What you should do
Copy the lines of the items verbatim, starting with the first line of the items and ending with the line containing "Y cuando celebren", both ends included.

[Data entries]
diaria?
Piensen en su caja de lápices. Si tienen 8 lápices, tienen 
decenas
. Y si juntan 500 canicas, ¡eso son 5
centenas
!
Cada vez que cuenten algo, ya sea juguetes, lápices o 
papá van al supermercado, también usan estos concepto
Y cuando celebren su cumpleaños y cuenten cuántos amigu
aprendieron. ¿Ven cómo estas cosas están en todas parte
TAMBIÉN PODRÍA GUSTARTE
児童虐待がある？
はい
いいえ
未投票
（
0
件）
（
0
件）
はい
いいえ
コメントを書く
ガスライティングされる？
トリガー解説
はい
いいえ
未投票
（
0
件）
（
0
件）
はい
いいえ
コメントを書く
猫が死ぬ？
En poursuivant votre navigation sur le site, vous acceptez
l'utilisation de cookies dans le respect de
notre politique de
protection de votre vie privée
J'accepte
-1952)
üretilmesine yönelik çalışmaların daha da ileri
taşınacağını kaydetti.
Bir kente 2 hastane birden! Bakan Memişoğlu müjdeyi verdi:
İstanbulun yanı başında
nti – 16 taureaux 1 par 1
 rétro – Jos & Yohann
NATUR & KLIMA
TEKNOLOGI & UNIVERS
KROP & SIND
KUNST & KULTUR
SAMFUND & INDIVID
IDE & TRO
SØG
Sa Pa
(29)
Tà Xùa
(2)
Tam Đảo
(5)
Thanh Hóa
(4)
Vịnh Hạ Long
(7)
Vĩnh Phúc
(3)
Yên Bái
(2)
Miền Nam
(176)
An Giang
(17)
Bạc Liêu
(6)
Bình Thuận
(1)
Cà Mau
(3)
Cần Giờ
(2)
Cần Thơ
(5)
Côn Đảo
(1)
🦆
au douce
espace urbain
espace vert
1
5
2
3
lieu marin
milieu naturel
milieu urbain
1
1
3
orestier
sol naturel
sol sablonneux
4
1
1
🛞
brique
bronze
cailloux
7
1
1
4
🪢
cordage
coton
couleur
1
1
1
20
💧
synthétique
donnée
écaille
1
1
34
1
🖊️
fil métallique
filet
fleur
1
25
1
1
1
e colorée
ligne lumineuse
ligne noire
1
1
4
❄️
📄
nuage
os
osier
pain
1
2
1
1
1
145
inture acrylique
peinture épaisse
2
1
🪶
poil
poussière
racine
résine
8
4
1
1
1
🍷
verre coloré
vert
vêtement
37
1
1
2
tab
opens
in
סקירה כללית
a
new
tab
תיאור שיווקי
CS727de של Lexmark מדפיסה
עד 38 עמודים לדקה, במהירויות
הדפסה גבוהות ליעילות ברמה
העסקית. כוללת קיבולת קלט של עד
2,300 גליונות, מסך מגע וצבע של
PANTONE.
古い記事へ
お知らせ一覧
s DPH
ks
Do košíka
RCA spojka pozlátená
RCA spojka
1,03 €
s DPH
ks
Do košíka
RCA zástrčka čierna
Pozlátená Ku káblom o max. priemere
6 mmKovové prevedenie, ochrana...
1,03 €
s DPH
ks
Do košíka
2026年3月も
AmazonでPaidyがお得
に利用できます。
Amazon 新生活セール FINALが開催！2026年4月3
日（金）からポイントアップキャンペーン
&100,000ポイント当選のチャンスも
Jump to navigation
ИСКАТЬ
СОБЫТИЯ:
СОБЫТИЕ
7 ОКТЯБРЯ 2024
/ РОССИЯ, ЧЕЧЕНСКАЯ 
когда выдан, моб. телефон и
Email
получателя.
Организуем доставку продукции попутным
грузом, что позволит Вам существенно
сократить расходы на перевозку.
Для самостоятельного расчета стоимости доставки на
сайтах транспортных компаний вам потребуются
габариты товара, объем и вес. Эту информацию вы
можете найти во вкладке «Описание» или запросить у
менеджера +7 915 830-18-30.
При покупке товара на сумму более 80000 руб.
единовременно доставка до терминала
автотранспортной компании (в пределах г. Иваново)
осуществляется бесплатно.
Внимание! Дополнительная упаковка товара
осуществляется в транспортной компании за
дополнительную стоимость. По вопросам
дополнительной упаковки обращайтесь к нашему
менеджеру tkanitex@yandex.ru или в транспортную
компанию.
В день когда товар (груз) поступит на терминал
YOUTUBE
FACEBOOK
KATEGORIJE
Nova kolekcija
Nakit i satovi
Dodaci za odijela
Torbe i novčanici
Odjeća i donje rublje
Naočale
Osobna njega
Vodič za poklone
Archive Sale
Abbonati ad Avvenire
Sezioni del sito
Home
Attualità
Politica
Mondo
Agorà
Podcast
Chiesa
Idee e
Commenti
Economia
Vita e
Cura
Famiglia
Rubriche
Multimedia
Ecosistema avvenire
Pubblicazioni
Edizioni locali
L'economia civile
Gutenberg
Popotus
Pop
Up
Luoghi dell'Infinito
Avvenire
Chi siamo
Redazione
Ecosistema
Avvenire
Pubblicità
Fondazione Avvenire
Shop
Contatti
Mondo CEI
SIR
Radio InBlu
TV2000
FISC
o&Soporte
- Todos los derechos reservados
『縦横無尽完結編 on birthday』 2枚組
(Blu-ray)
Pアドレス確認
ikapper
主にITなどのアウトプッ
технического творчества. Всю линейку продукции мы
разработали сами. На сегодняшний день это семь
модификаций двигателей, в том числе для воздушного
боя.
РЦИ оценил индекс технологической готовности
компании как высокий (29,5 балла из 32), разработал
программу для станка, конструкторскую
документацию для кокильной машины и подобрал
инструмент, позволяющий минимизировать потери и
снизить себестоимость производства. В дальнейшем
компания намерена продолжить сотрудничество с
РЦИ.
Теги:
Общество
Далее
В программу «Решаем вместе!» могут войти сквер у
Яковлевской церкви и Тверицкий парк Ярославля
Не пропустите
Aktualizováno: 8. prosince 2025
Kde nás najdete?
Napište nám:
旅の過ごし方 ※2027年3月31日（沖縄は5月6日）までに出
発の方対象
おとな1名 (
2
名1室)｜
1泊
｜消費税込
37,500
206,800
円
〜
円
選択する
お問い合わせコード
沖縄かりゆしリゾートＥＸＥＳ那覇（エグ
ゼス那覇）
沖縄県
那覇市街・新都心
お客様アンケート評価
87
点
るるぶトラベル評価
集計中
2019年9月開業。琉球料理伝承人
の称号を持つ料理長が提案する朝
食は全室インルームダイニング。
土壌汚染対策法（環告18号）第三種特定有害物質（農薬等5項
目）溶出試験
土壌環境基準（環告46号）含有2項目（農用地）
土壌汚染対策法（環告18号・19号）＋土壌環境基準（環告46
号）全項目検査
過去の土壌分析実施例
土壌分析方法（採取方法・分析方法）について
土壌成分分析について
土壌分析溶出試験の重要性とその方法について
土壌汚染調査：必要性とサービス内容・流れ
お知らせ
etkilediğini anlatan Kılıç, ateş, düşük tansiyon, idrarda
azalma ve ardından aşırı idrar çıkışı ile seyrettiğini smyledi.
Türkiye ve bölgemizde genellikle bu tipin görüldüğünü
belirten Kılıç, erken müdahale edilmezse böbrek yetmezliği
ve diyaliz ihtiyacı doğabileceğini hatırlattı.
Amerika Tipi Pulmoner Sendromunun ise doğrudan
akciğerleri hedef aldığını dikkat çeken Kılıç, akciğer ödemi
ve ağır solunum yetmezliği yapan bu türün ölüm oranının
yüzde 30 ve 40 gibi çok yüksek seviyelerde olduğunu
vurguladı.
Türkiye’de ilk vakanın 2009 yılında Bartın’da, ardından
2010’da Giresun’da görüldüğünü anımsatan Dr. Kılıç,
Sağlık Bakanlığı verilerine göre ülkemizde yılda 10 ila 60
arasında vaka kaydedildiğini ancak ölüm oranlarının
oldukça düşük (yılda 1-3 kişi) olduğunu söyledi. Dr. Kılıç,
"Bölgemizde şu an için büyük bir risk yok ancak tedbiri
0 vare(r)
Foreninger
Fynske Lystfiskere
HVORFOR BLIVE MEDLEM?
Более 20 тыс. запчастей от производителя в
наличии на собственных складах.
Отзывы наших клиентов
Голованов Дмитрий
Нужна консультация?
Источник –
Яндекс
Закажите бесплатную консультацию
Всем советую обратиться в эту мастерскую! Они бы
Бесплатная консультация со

Output below
diaria?
Piensen en su caja de lápices. Si tienen 8 lápices, tienen 
decenas
. Y si juntan 500 canicas, ¡eso son 5
centenas
!
Cada vez que cuenten algo, ya sea juguetes, lápices o 
papá van al supermercado, también usan estos concepto
Y cuando celebren su cumpleaños y cuenten cuántos amigu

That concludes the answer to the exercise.